Inspired by the unique structure of the Blue Morpho's iridescent wings, a Vancouver-based company has created an anti-counterfeiting technology that leaps several steps ahead of holography.

What’s the Latest Development?


NanoTech Security, a company based in Vancouver, has created anti-counterfeiting technology that uses an electron beam to etch nanoscale inscriptions into almost any material. The inscriptions are done in such a way to allow light to reflect off the surface, and in this the developers took as their inspiration the iridescent wings of the Blue Morpho butterfly.
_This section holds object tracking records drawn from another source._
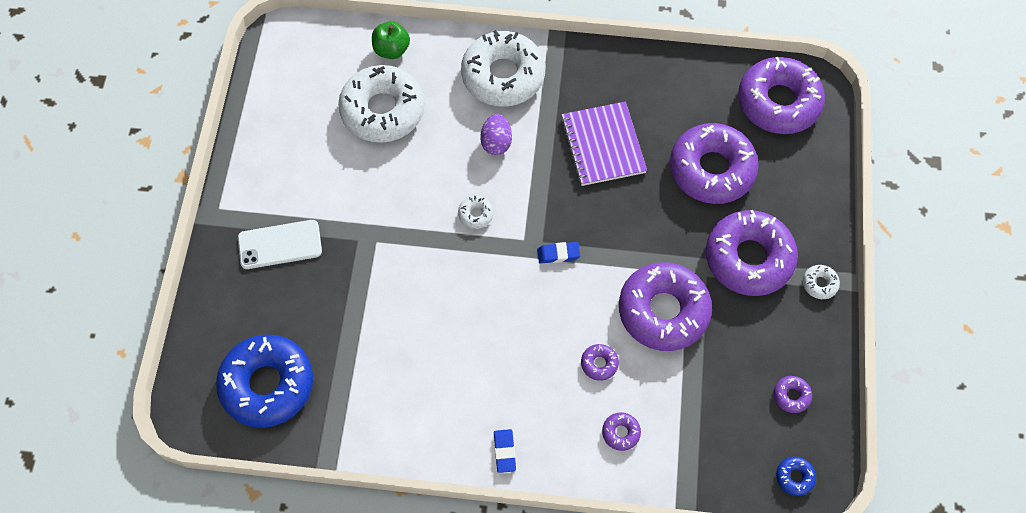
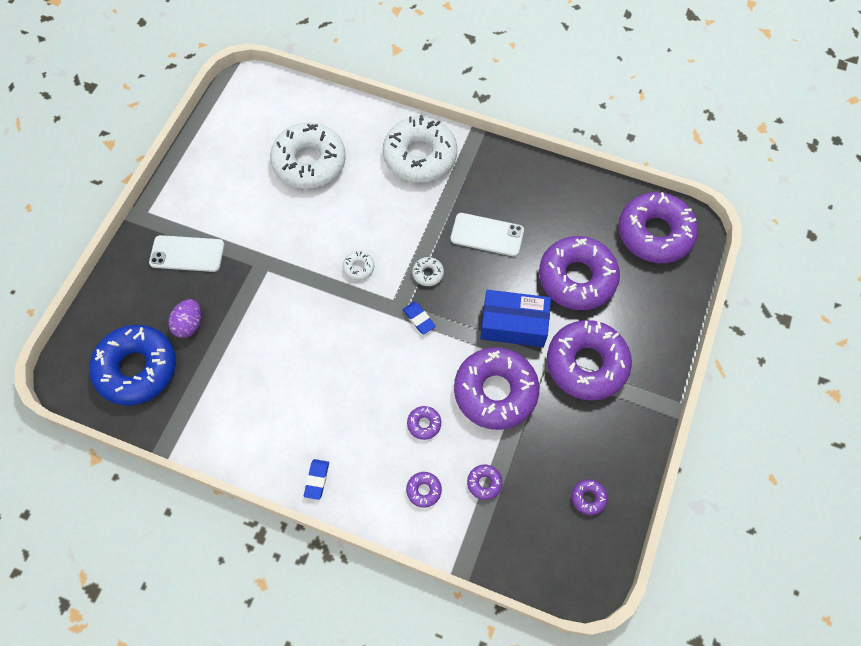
camera: 15 degrees right, 0 degrees up
green apple [372,21,410,59] -> none
purple egg [480,114,512,155] -> purple egg moved to [168,299,201,338]
blue eraser [537,242,580,264] -> blue eraser turned 45 degrees clockwise [403,302,436,334]
purple notebook [561,101,647,186] -> white phone [450,213,524,256]
blue donut [776,456,816,496] -> none
white donut [803,265,840,299] -> white donut moved to [412,257,444,286]
none -> purple donut [467,465,503,500]
none -> blue box [480,290,551,347]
NanoTech Security’s chief technology officer Clint Landrock notes that the wings “use layers of material to absorb light and highly evolved nanostructures to reflect light.” The technique was discovered accidentally while scientists at Simon Fraser University were working on better ways to create solar panels.

What’s the Big Idea?

Once considered advanced anti-counterfeiting technology, holograms aren’t as hard to duplicate these days, and so companies must search for ever more effective measures to protect their products. For mass manufacturing, these measures must also be easy and cost-effective. NanoTech Security claims that while the process of creating the master is difficult, duplication takes place on the same kind of machines used for creating holograms. The company has already sent out its first masters, and products that incorporate the new technology should appear later this year.